In fact, almost anything related to data analytics is very poorly explained, if at all. Another example, out of many, is the section 20.3 on Generalized Adaptive Models. After preprocessing the raw data used for the analysis, a few charts are displayed (without much explanation of the code used for which) and then the data analysis code output is shown without any explanation. Two features of the data, CreditAmount and Age, are displayed in charts where they are smoothed, but there is no explanation about what for. And the analysis stops right there without any further explanation. What could be said in a few sentences is left out.
Most of the data analytics examples also show very poor performance, leading the user to think why data analysis is used if it performs so badly and, if it performs well, why the author didn’t select any better example.
There are also many pedagogical errors, minor and major ones. I will just mention a few taken from chapter 12 as an example:
1) Many variables are created with the function assign in a loop but actually only two of them are used. What for? On top of it, the same loop is coded again later with just a different variable name.
2) The function merge is used with the same column names, although the author states that “the ability to specify different column names (..) is the most useful feature of merge” before doing so with the function join from the library plyr. Then you wonder what difference is being shown.
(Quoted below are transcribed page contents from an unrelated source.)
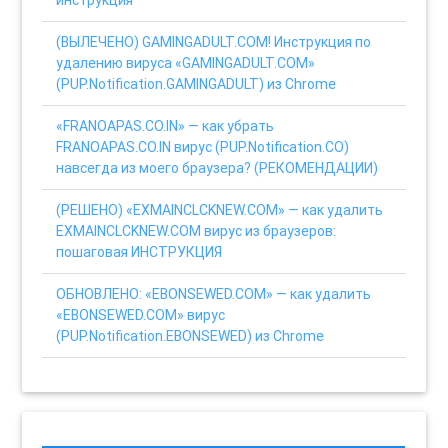
(ВЫЛЕЧЕНО) GAMINGADULT.COM! Инструкция по
удалению вируса «GAMINGADULT.COM»
(PUP.Notification.GAMINGADULT) из Chrome
«FRANOAPAS.CO.IN» — как убрать
FRANOAPAS.CO.IN вирус (PUP.Notification.CO)
навсегда из моего браузера? (РЕКОМЕНДАЦИИ)
(РЕШЕНО) «EXMAINCLCKNEW.COM» — как удалить
EXMAINCLCKNEW.COM вирус из браузеров:
пошаговая ИНСТРУКЦИЯ
ОБНОВЛЕНО: «EBONSEWED.COM» — как удалить
«EBONSEWED.COM» вирус
(PUP.Notification.EBONSEWED) из Chrome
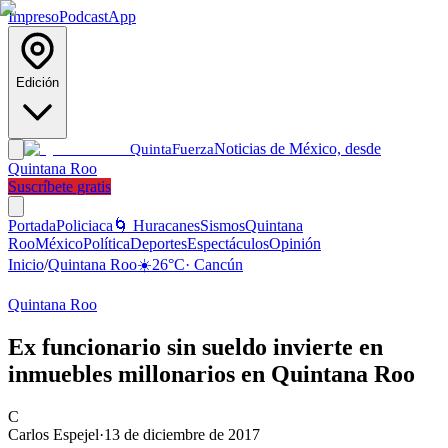
Impreso
Podcast
App
Edición
Noticias de México, desde
Quinta
Fuerza
Quintana Roo
Suscríbete gratis
Portada
Policiaca
🌀 Huracanes
Sismos
Quintana
Roo
México
Política
Deportes
Espectáculos
Opinión
Inicio
/
Quintana Roo
☀️
26
°C
·
Cancún
Quintana Roo
Ex funcionario sin sueldo invierte en
inmuebles millonarios en Quintana Roo
C
Carlos Espejel
·
13 de diciembre de 2017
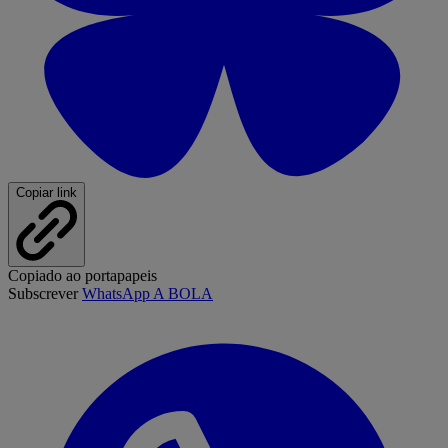
Copiar link
Copiado ao portapapeis
Subscrever
WhatsApp A BOLA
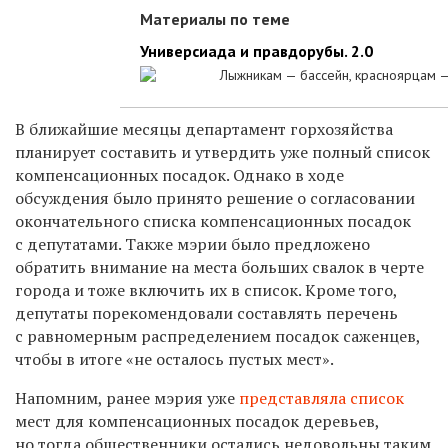
Материалы по теме
Универсиада и правдорубы. 2.0
Лыжникам — бассейн, красноярцам 
В ближайшие месяцы департамент горхозяйства
планирует составить и утвердить уже полный список
компенсационных посадок. Однако в ходе
обсуждения было принято решение о согласовании
окончательного списка компенсационных посадок
с депутатами. Также мэрии было предложено
обратить внимание на места больших свалок в черте
города и тоже включить их в список. Кроме того,
депутаты порекомендовали составлять перечень
с равномерным распределением посадок саженцев,
чтобы в итоге «не осталось пустых мест».
Напомним, ранее мэрия уже
представляла список
мест для компенсационных посадок деревьев,
но тогда общественники остались недовольны таким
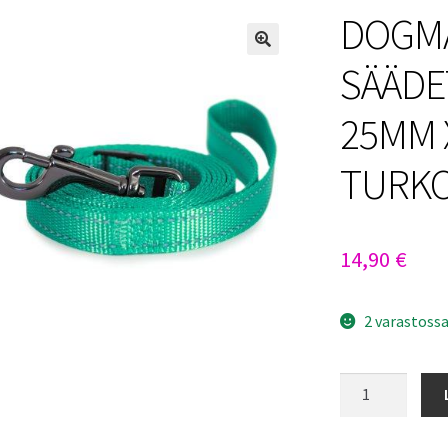
DOGMA
SÄÄDE
25MM 
TURKO
14,90
€
2 varastoss
DOGMAN
IRIS
SÄÄDETTÄVÄ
3) It gets worse. In a rather convoluted way to show how to merge different data frames, the author introduces two new features of R, eval and parse, just by passing and without any specific examples or further explanation. In this same convoluted example the author also uses the R function Reduce in the most complicated way with the dots, without first showing simple examples and what it is for. Only then later down in the text he goes on to explain what Reduce does but fails to mention that it can only be applied to binary functions. The text states that “Reduce can be a difficult function to grasp”. If it is, it would deserve a better treatment, not as a side note, explained in an example that is related to something else (how to merge data frames). It should also have a full explanation of how it can be used.
R is a beautiful language that can be well explained. It is not hard to show its power in data analysis with short but clear explanations. It’s regrettable that this book misses its stated goals so badly, when it could have done otherwise brilliantly, as its author seems capable to do a much better job. So I can't recommend this book. There is actually a shortage of good R books in the market, but "R in Action" (second edition is coming), "The Art of R Programming" and "The R Book" are much superior choices.